Bacterial resistance to antibiotics is a growing challenge for the healthcare and environmental sectors. Bacterial persistence is usually the first step leading to resistance, which involves a change in an organism’s genome.

In the future, it may be possible to address antibiotic persistence and resistance by using light to regulate bacterial response to antibiotics. A technique developed at the Polytechnic University of Milan (Politecnico di Milano), by a team participating in the Engineering of Bacteria to See Light (EOS) project, allows bacteria to sense light and convert light energy into electrical signals across the bacterial membrane, without the need for genetic modification.
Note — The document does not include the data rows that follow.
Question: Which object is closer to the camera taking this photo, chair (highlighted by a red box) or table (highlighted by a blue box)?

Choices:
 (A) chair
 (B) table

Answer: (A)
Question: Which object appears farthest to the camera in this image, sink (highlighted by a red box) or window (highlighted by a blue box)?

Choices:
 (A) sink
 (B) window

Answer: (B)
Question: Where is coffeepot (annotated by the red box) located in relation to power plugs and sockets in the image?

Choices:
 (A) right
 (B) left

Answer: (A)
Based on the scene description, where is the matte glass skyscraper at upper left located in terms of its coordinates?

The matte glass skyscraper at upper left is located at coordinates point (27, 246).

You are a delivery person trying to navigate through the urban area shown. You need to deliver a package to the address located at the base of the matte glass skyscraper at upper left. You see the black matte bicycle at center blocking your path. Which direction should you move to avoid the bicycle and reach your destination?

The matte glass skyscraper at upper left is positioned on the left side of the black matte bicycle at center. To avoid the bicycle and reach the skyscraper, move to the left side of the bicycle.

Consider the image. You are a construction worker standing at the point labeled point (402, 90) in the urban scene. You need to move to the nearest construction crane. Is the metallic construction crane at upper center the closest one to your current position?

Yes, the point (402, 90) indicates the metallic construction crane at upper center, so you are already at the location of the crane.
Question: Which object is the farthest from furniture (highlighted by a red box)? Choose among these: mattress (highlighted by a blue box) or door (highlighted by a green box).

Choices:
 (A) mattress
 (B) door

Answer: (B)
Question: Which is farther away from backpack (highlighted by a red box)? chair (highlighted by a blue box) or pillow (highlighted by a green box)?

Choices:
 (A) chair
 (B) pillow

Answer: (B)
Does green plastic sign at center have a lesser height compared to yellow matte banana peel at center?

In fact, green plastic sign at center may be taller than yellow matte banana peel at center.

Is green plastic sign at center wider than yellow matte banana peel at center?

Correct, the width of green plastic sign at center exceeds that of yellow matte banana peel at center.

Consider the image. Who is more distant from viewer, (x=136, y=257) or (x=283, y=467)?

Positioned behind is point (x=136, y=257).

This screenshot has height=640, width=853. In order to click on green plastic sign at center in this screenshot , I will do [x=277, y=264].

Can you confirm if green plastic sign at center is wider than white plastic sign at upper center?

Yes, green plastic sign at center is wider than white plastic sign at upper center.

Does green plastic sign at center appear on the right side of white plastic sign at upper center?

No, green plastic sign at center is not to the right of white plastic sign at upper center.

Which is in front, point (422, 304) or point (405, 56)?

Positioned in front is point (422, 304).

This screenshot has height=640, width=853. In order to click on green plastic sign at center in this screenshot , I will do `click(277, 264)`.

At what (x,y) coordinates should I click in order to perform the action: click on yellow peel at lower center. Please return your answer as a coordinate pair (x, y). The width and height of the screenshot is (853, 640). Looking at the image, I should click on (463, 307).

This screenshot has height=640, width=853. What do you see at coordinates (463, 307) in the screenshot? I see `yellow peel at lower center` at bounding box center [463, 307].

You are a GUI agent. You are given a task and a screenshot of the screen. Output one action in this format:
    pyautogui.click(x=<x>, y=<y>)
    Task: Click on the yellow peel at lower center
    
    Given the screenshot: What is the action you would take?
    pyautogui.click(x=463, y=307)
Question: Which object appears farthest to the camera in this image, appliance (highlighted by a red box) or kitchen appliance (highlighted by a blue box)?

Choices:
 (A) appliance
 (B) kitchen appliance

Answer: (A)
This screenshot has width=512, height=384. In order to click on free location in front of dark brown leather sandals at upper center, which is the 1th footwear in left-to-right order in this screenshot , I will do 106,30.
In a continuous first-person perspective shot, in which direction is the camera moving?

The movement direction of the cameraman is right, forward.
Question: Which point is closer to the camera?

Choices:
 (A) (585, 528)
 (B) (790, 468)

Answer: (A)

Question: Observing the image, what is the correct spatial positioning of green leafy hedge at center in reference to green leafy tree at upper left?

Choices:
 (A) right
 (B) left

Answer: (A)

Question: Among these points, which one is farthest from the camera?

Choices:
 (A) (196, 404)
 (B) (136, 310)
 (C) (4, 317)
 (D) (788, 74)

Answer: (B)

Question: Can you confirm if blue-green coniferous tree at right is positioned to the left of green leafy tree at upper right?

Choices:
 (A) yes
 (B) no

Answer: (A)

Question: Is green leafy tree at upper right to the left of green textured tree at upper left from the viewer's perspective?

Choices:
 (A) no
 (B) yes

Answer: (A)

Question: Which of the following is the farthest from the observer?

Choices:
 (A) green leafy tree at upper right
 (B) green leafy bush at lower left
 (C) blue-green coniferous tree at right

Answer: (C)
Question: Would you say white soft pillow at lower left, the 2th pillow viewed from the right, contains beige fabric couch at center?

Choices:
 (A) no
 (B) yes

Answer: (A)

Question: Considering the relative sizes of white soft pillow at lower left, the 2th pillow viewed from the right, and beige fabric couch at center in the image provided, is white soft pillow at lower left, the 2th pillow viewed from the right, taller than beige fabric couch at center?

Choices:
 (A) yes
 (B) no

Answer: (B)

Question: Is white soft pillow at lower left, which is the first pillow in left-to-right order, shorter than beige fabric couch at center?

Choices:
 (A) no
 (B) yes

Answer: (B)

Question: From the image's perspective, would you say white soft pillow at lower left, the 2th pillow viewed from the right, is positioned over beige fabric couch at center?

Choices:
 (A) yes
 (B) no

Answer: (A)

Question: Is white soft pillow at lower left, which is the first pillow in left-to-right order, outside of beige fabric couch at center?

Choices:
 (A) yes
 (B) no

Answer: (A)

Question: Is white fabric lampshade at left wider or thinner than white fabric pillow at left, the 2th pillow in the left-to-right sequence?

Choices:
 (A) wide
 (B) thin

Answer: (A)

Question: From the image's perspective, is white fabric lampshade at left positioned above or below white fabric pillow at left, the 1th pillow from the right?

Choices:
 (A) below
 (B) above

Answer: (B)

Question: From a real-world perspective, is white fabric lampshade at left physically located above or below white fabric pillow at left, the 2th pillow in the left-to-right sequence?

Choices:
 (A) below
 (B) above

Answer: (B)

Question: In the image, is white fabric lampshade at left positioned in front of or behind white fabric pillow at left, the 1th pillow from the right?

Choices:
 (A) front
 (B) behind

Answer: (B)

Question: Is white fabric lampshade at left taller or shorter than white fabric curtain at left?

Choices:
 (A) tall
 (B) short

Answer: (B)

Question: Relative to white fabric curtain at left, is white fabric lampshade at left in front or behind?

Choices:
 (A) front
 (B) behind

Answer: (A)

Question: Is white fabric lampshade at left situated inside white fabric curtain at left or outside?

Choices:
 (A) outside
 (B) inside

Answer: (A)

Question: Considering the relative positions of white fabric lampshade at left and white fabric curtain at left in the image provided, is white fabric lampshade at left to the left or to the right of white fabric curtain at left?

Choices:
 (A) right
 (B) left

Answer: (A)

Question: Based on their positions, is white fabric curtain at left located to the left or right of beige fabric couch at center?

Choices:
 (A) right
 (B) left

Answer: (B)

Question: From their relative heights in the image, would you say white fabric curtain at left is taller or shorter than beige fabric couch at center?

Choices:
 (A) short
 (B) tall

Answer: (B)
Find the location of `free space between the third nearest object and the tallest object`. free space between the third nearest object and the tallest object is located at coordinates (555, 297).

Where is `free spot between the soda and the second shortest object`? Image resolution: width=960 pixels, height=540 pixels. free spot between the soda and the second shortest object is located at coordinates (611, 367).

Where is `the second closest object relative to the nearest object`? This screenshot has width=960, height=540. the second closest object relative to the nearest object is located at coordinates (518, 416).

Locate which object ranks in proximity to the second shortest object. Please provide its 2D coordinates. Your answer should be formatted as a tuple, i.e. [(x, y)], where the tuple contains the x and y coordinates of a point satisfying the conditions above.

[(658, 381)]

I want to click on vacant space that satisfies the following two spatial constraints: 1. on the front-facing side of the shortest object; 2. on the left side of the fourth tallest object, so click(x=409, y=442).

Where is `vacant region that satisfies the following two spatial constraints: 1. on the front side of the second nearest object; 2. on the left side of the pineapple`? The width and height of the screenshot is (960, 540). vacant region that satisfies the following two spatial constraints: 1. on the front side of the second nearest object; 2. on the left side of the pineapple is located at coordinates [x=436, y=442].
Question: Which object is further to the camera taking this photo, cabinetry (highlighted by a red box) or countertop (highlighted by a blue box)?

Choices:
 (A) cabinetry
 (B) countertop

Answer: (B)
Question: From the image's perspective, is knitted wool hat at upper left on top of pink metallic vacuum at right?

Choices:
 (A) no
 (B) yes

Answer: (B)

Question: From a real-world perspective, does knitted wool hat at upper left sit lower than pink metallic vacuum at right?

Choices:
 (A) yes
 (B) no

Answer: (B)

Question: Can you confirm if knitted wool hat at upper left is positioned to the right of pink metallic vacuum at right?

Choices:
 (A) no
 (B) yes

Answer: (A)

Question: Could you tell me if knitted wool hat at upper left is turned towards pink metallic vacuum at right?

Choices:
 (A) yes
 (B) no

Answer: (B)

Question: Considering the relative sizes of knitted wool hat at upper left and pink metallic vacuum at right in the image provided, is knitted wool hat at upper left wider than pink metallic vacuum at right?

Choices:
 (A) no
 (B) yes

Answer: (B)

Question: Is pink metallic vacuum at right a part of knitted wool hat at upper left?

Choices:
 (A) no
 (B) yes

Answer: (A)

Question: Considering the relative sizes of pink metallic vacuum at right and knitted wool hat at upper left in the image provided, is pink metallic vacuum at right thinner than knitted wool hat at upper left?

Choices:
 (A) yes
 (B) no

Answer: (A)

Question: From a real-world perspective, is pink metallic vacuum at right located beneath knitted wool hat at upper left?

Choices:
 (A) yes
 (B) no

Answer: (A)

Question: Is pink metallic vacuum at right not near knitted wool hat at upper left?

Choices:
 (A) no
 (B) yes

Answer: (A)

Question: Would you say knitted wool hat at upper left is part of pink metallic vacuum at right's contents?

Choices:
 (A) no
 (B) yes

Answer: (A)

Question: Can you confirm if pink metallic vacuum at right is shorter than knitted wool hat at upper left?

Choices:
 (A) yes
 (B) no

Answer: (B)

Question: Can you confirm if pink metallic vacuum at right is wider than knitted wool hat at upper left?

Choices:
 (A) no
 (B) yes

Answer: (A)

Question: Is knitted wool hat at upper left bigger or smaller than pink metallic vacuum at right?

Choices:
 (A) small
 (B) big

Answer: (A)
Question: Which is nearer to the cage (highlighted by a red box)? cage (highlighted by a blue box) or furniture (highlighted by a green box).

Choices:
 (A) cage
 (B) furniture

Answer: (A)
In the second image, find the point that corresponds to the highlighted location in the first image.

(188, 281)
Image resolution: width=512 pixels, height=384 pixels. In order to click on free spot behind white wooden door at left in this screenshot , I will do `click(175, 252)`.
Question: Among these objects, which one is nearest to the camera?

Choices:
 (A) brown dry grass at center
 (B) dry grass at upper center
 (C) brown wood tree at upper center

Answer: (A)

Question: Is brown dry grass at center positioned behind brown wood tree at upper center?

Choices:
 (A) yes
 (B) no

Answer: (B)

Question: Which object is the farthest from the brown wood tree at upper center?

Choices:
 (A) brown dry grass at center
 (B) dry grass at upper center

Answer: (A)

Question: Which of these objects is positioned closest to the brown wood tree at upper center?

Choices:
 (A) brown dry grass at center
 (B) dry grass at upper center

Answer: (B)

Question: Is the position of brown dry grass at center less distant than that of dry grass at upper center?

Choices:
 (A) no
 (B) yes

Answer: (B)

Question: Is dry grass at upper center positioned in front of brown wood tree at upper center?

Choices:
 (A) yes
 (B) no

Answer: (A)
To demonstrate photocontrol of bacterial membrane potential, the researchers attached phototransducing molecules to bacterial surfaces to make the bacteria light-responsive. When the researchers exposed the phototransducers to light, the electrical potential of the bacterial membrane changed.

The researchers used Ziapin2, a photoswitchable chemical compound, with two broad-spectrum antibiotics, Kanamycin and Ampicillin. These antibiotics have different modes of activation. Kanamycin requires cytosolic uptake to inhibit protein synthesis, while Ampicillin targets cell wall polymerization at the cell envelope.

When the researchers exposed B. subtilis to Kanamycin and Ziapin2 through photoactivation with 470-nm light, the previously lethal effects of Kanamycin were markedly reduced. In contrast, Ampicillin-treated samples remained largely unaffected by light-induced membrane modulation.

“This interplay between light and electrical signaling allows us to control key biological processes such as movement, biofilm formation, and antibiotic sensitivity,” professor Giuseppe Maria Paternò said. “By manipulating the membrane potential on demand, we can influence antibiotic uptake and restore or even enhance the effectiveness of treatments against resistant strains.”

Possible applications for the technique include developing next-generation antimicrobial platforms that use light to target resistant pathogens, and biocompatible, light-guided “bacterial robots” capable of delivering drugs to specific areas of the body — even the areas that are hard to reach, such as the gastrointestinal tract.

More broadly, the potential to modulate and control the interaction between bacterial cells and antibiotics using light and synthetic photoswitches, without genetic engineering, in real time, represents a first step in developing a new approach to combating antibiotic resistance.

In the future, photoswitchable chemical compounds could be membrane-targeted and tailored to work with different classes of antibiotics, advancing bacterial bioelectric regulation and its applications in antimicrobial therapies.